Tidak mengherankan kalau sejak di pintu gerbang atau gapura buatan, pemerintah Afedeling Panaroekan ingin menampakkan kehebatan pelabuhannnya di mata pemerintah afdeling lain serta para pengunjung pameran. Bagaimanapun roda ekonomi pemerintah kolonial di Hindia-Belanda dan dampak kesejahteraan bagi warga Belanda di seberang lautan, tidak bisa dipisahkan dari keberadaan pelabuhan Panaroekan. 

Belum lagi kalau dikaitkan dengan proyek Jalan Anyer-Panaroekan di masa pemerintahan Gubernur Jendral Daendels (1808-1811). Maka, semakin penting posisi kawasan Panaroekan dalam mekanisme kekuasaan kolonial, khususnya terkait persoalan ekonomi berbasis perkebunan dan maritim yang menjadi kekuatan pemerintah Hindia-Belanda.

Pintu gerbang Afdeeling Banjoewangi. Sumber: Digital Collection Leiden University Libraries
Pintu gerbang Afdeeling Banjoewangi. Sumber: Digital Collection Leiden University Libraries

Sementara, ajungan yang dibuat oleh pemerintah Afdeling Banjoewangi lebih sederhana. Hanya saja, di bagian atas pintu gerbang tampak dekorasi yang seperti menandakan sinar matahari. Bisa jadi itu menggambarkan posisi Banjoewangi sebagai kawasan di ujung timur Jawa, di mana matahari muncul untuk pertama kali di Pulau Jawa.

ANJUNGAN PERUSAHAAN ATAU PERKEBUNAN

Kepentingan untuk menunjukkan keberhasilan usaha-usaha pemerintah dan pengusaha swasta Eropa dalam mengelola wilayah dan potensinya masing-masing, bisa jadi menjadi alasan hadirnya anjungan perusahaan perkebunan dan perusahaan komersial lainnya di Pameran Bondowoso. 

Sebagaimana kita ketahui, penerapan ekonomi politik liberal oleh pemerintah Hindia Belanda mendorong banyaknya investasi yang dilakukan para pemodal swasta di sektor perkebunan dan pertanian. Tingginya permintaan internasional terhadap produk-produk perkebunan seperti teh, kopi, kakao, dan karet mendorong para pengusaha swasta Eropa untuk mendapatkan keuntungan dari wilayah Hindia Belanda, termasuk Jawa Timur.

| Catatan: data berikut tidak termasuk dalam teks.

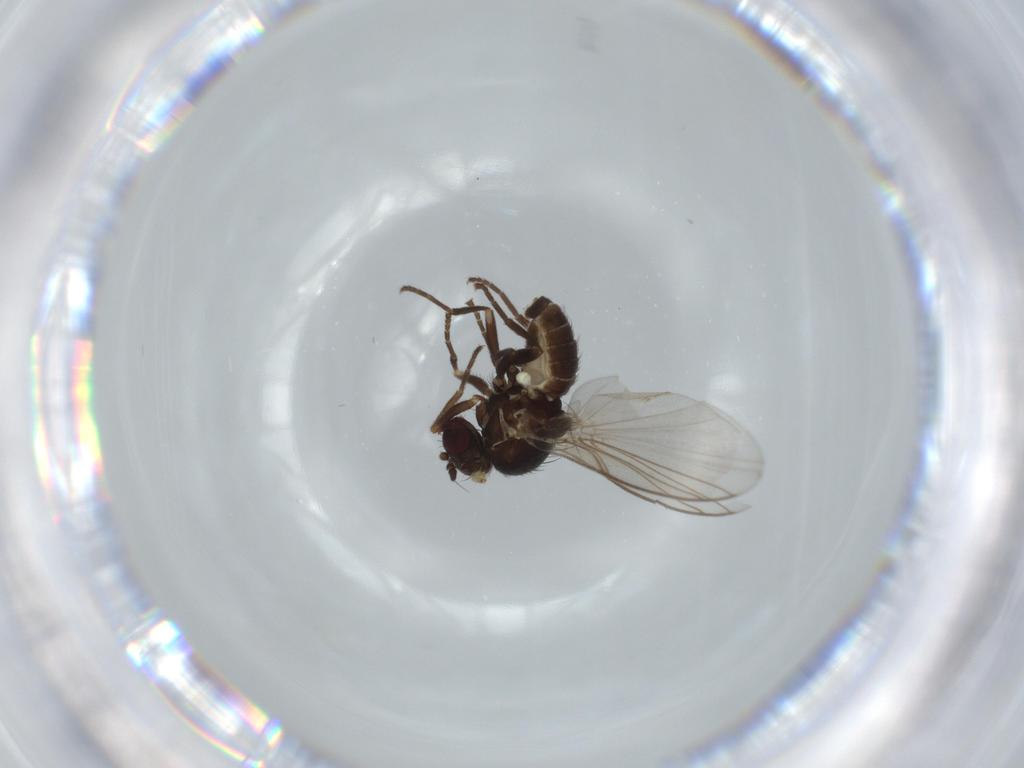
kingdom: Animalia
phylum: Arthropoda
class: Insecta
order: Diptera
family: Agromyzidae
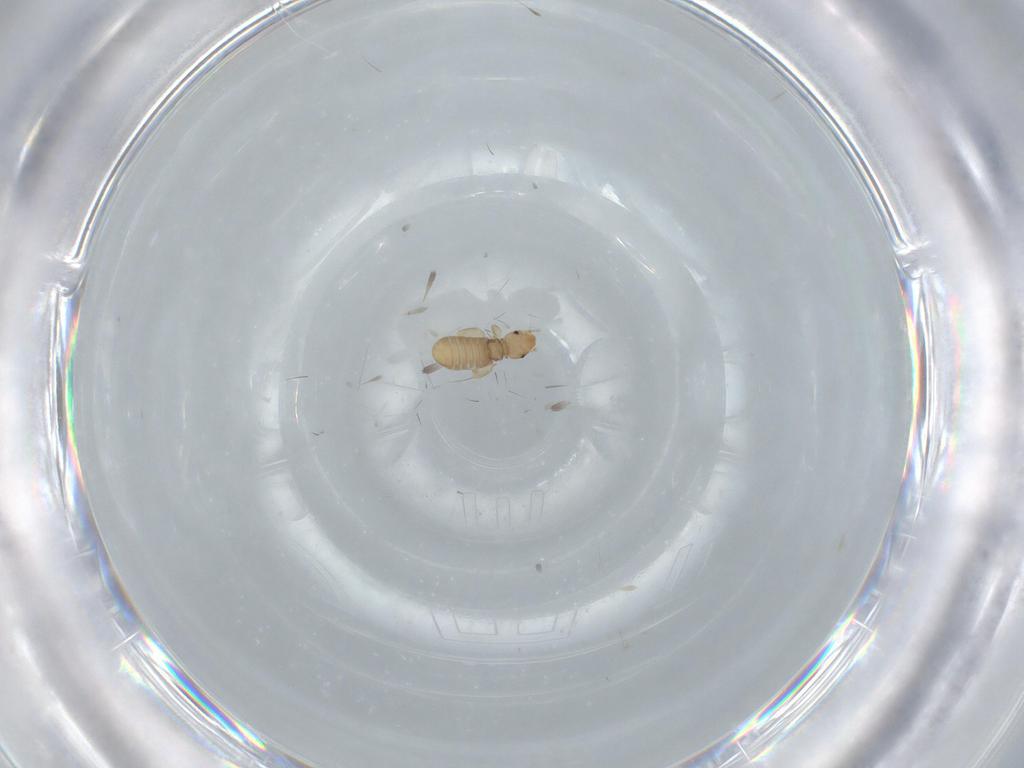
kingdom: Animalia
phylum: Arthropoda
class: Insecta
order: Psocodea
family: Liposcelididae
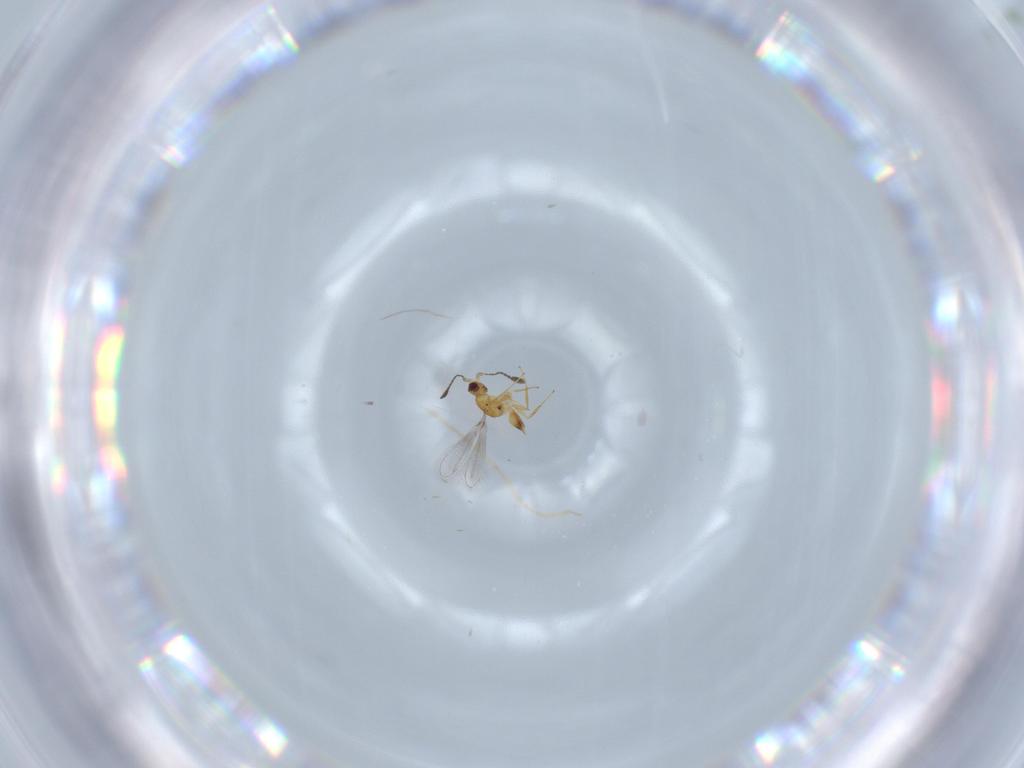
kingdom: Animalia
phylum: Arthropoda
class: Insecta
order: Hymenoptera
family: Mymaridae
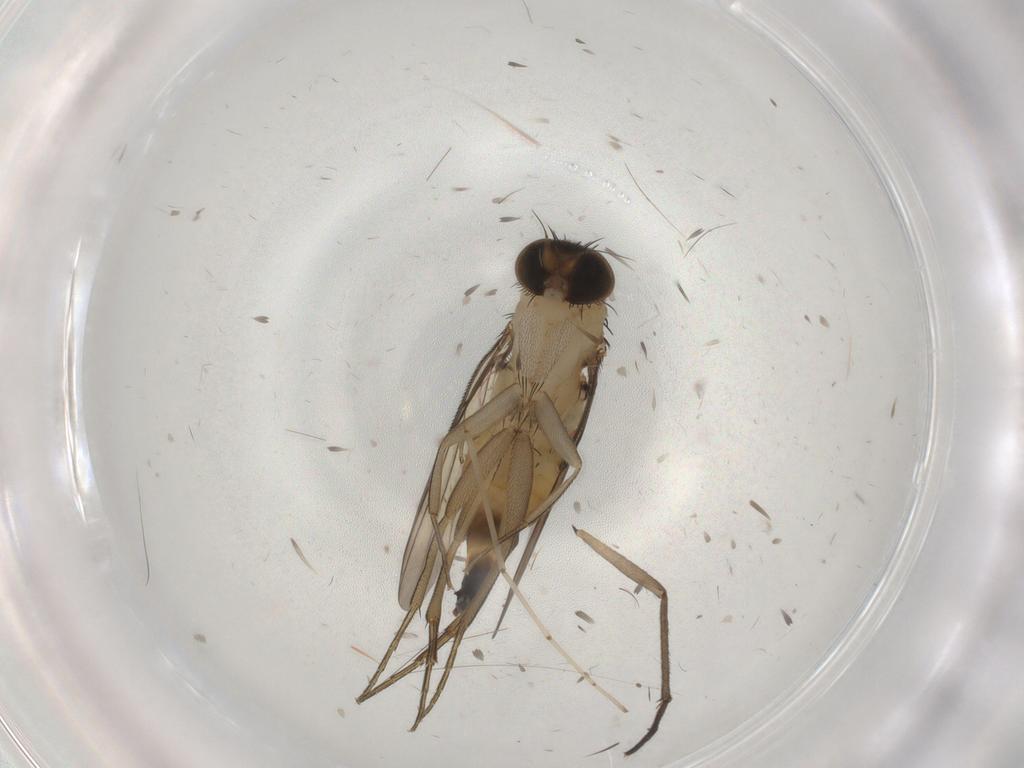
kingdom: Animalia
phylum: Arthropoda
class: Insecta
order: Diptera
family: Phoridae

Maka, mengikuti Pameran Bondowoso 1898 merupakan salah satu cara untuk menunjukkan ke publik luas tentang keberhasilan para pengusaha tersebut, selain memperluas pasar untuk produk-produk mereka. Pada masing-masing anjungan, kita bisa melihat produk-produk unggulan yang dipajang. 

Selain untuk menunjukkan keberhasilan dari usaha komersial yang dijalani keberadaan produk tersebut juga menjadi penanda kekhususan usaha perusahaan atau perkebunan. Tentu, tujuan yang tidak kalah penting adalah menawarkan produk-produk tersebut kepada para pengunjung pameran. 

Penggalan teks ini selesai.